▶ _Problem description_:
Would you find each line in the entries below with the string "ISSN" and copy it?

[Stored data entries]
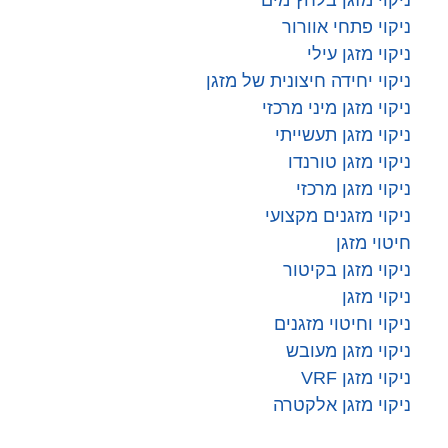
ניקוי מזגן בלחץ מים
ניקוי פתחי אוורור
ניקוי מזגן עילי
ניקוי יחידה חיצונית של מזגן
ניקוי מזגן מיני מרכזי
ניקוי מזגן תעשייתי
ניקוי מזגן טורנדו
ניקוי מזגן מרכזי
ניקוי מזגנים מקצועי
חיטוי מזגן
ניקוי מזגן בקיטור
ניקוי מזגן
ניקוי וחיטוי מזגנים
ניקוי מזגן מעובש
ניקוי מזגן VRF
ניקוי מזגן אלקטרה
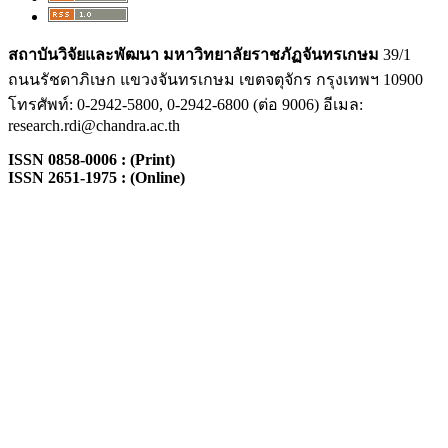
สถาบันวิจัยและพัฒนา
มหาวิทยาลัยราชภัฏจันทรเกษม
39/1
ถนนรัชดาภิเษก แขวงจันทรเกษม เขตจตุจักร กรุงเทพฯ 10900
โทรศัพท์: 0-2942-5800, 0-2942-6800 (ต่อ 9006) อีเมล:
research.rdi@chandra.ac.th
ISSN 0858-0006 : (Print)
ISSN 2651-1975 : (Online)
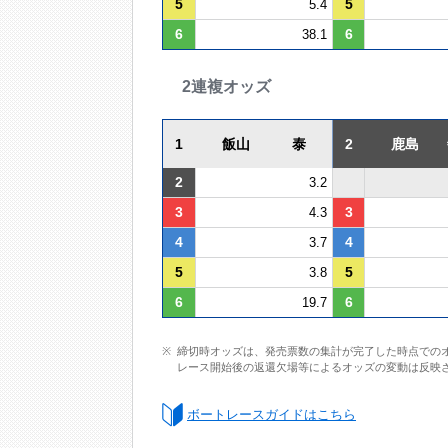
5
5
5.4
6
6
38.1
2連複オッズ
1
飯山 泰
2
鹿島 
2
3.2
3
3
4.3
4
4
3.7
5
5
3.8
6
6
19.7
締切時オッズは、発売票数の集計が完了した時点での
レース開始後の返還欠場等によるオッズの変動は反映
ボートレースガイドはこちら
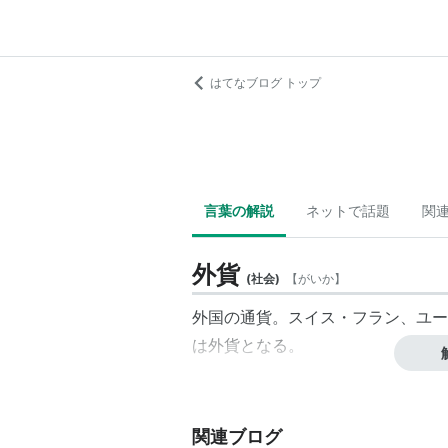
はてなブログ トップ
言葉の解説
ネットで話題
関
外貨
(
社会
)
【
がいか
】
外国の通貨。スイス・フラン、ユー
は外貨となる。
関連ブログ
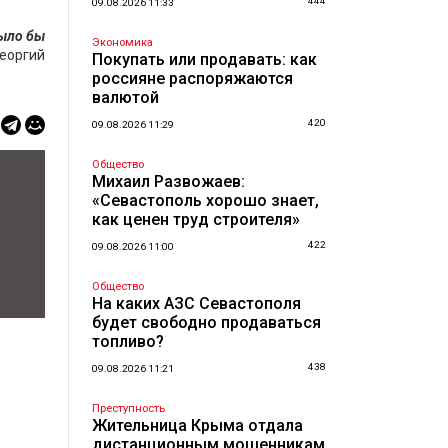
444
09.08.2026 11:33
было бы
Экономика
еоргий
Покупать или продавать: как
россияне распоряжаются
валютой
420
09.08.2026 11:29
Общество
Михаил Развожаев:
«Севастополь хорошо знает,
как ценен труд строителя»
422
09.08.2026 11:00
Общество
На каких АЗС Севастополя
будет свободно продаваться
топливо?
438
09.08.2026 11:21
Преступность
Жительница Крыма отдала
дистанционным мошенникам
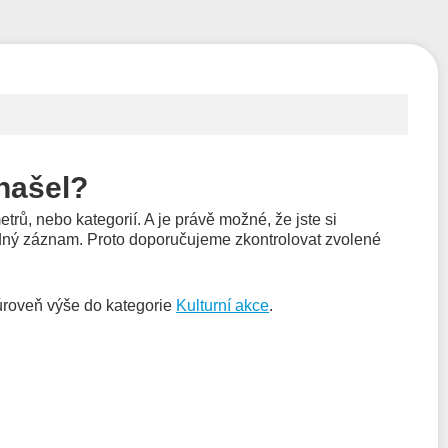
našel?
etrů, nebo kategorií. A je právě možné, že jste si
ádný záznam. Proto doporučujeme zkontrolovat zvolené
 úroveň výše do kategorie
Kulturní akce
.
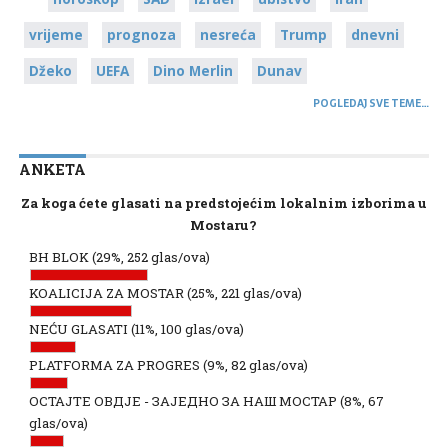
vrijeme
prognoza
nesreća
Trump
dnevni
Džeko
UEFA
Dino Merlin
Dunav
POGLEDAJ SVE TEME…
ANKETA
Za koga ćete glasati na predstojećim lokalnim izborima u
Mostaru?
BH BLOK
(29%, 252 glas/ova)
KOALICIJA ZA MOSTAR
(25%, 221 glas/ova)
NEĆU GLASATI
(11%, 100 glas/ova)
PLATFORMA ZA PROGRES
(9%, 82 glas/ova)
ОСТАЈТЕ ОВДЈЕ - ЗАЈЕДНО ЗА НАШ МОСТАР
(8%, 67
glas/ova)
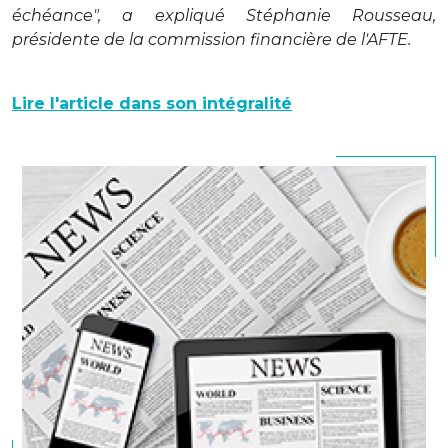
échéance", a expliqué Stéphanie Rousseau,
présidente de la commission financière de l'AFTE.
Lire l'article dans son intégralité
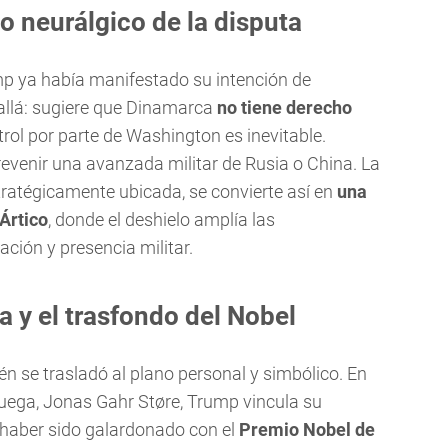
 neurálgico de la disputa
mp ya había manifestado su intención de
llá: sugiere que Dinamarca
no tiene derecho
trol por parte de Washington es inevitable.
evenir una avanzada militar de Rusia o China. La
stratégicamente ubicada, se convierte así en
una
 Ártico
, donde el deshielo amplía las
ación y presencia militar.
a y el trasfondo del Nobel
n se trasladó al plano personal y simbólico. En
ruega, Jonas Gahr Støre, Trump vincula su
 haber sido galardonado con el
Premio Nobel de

▶ _Answer to this task_:
ISSN 0858-0006 : (Print)
ISSN 2651-1975 : (Online)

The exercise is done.